# California CPC 2016 Occupant Load Calculation



## Steven J Schloeder (Jun 23, 2018)

Please verify or correct my understanding here: 

CPC 2016 calculates *occupant loads* differently from CBC 2016

CPC 2016 uses Table A under section 422.0; CBC 2016 uses Table 1004.1.2.  

These two tables have different load factors, which assumes a very different number of people occupying the space (e.g., Assembly A-3 non fixed seating is only 30 SF per person in CPC vs 7 SF per person in CBC -- this is a vast difference, which calls for some explanation).   

CPC 2016 states:

* 422.1 Fixture Count *
  Plumbing fixtures shall be provided for the type of building occupancy and in the minimum number shown in Table 422.1. _*[OSHPD 1, 2, 3 & 4] and Table 4-2*_ *The total occupant load and occupancy classification shall be determined in accordance with Occupant Load Factor Table A and the California Building Code.* Occupancy classification not shown in Table 422.1 shall be considered separately by the Authority Having Jurisdiction.

Does this mean that the *occupant load* is determined by *Occupant Load Factor A in CPC*; and the *occupancy classification* is determined by *California Building Code*?  This is the only way I can think to reconcile the difference, since both have load factor calculations, though the language is ambiguous. 

Also, *CPC 2016 *states

    The minimum number of fixtures shall be calculated *at 50 percent male and 50 percent female based on the total occupant load*. Where information submitted indicates a difference in distribution of the sexes such information shall be used in order to determine the number of fixtures for each sex. *Once the occupancy load and occupancy are determined, Table 422.1 shall be applied to determine the minimum number of plumbing fixtures required.* Where applying the fixture ratios in Table 422.1 results in fractional numbers, such numbers shall be rounded to the next whole number.

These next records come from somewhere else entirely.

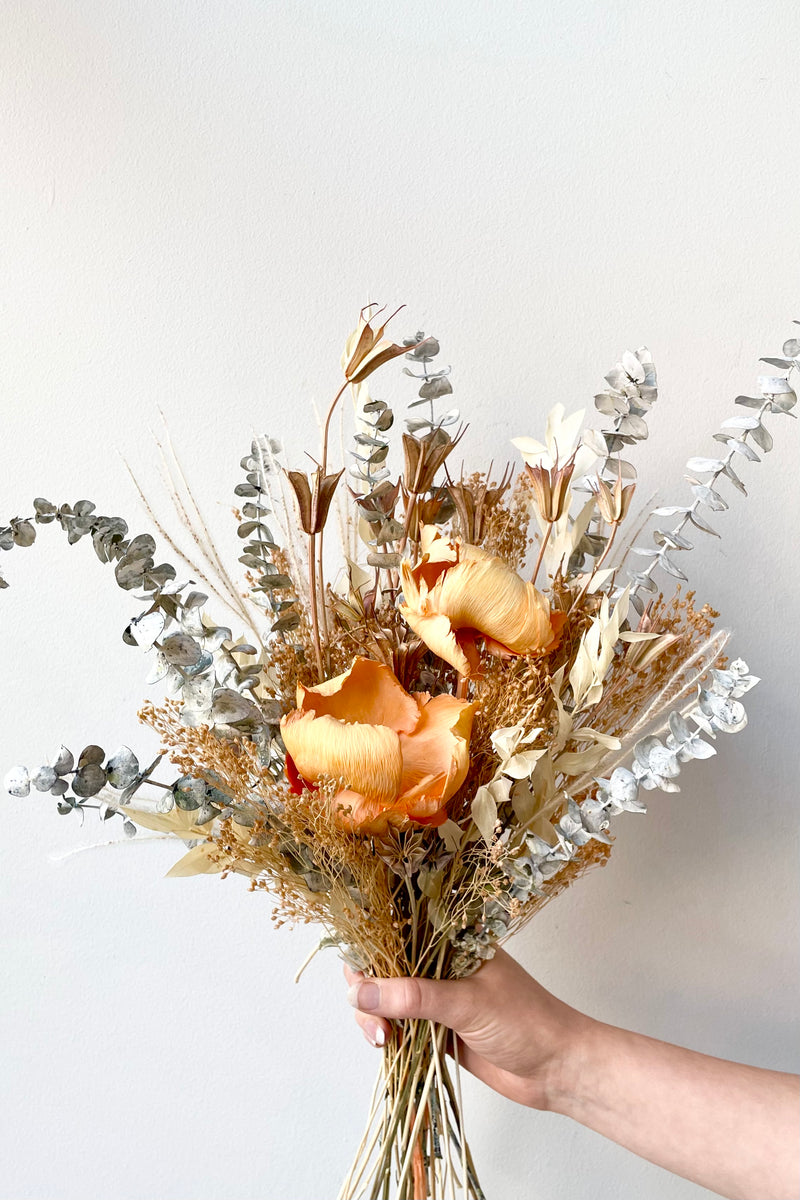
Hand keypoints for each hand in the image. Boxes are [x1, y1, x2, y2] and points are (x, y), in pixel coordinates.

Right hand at [344, 946, 589, 1110]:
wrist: (558, 1069)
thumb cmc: (526, 1022)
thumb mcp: (467, 1003)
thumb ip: (413, 997)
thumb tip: (361, 991)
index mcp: (452, 941)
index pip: (399, 930)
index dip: (370, 945)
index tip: (354, 972)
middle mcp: (440, 965)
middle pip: (385, 966)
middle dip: (366, 988)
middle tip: (370, 1015)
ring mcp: (437, 998)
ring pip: (386, 999)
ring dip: (373, 1016)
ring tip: (383, 1039)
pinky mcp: (436, 1030)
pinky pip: (398, 1027)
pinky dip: (385, 1035)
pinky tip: (386, 1046)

For multiple occupancies, fractional numbers shall be first summed and then rounded to the next whole number.

Comparing CBC Table 1004.1.2. and CPC Table A,  the egress and room occupancy calcs under CBC are quite more restrictive (as noted above), and the fixture counts under CPC are quite more reduced.  

So on the code check sheet for the permit set, we need to consider two entirely different occupant loads (the number of people who are assumed to be in the building), and then further reduce the CPC by 1/2 to arrive at fixture counts for male vs females.  

Is that accurate? 

Thanks for your help in clearing this up for me.


----------